JP Morgan's chief China economist Zhu Haibin said weak domestic demand and low inflation will create a loose trend for the monetary policy.
According to the National Bureau of Statistics, growth in the consumer price index (CPI), the main gauge of inflation, rebounded slightly to 1.5 percent in December from November's 1.4 percent, its slowest increase since November 2009.
The producer price index (PPI) slumped 3.3 percent in December from one year earlier, the sharpest fall in more than two years, and dropped 1.2 percent year on year in 2014.
Easing inflationary pressure will give the central bank more room to initiate measures to support growth.

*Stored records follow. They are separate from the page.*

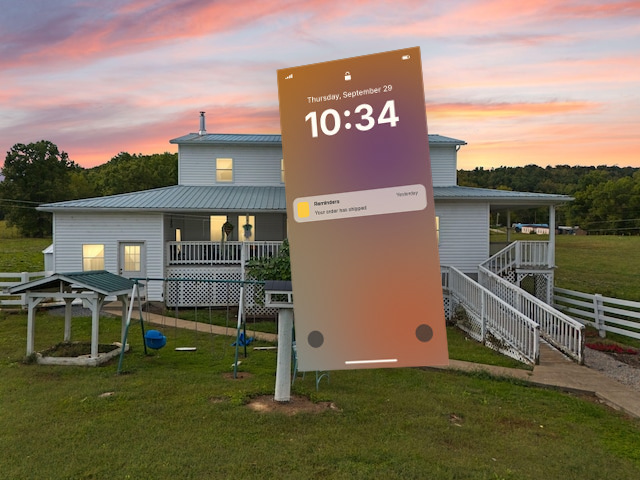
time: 10:34
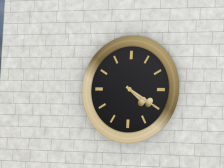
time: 4:20
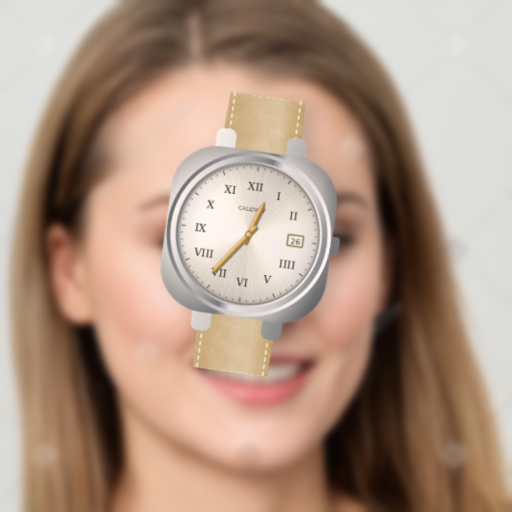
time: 12:36
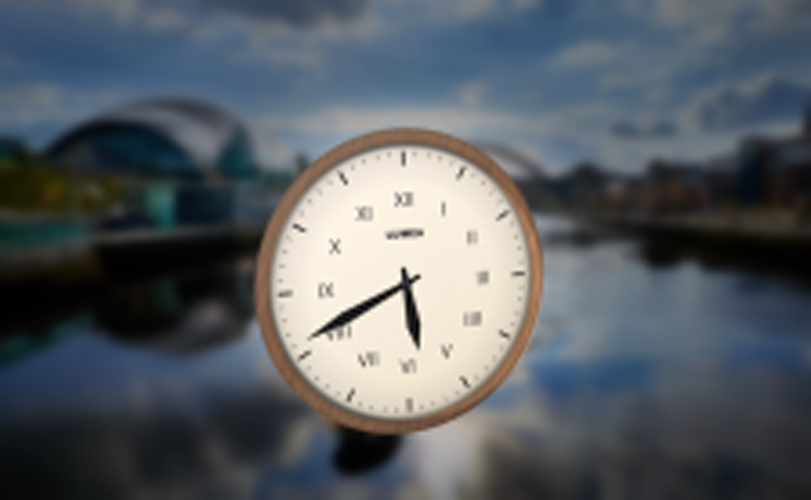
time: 5:41
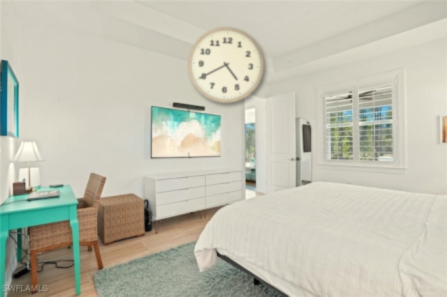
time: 4:40
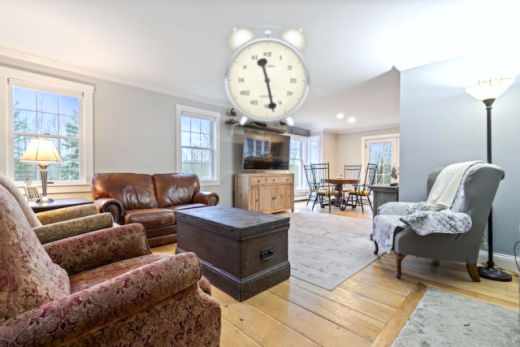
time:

"Our forecast looks for average CPI at 1.5 percent and PPI at 1.5 percent in 2015," Zhu said, "Low inflation and PPI deflation will become the bigger concern."
He also believes one interest rate cut and two RRR cuts will happen, and are more possible in Q1 and Q2, which will likely be accomplished by other quantitative measures like MLF and PSL.
In the first 10 months of 2014, the PBOC refrained from traditional monetary easing like rate cuts and RRR cuts, but an unexpected rate cut was announced in November.
On Nov 21, 2014, the central bank cut benchmark interest rates for the first time since the summer of 2012, fanning speculation that further moves like RRR cuts would follow in the coming months as 2014's growth figures are likely to register at the slowest pace in more than a decade.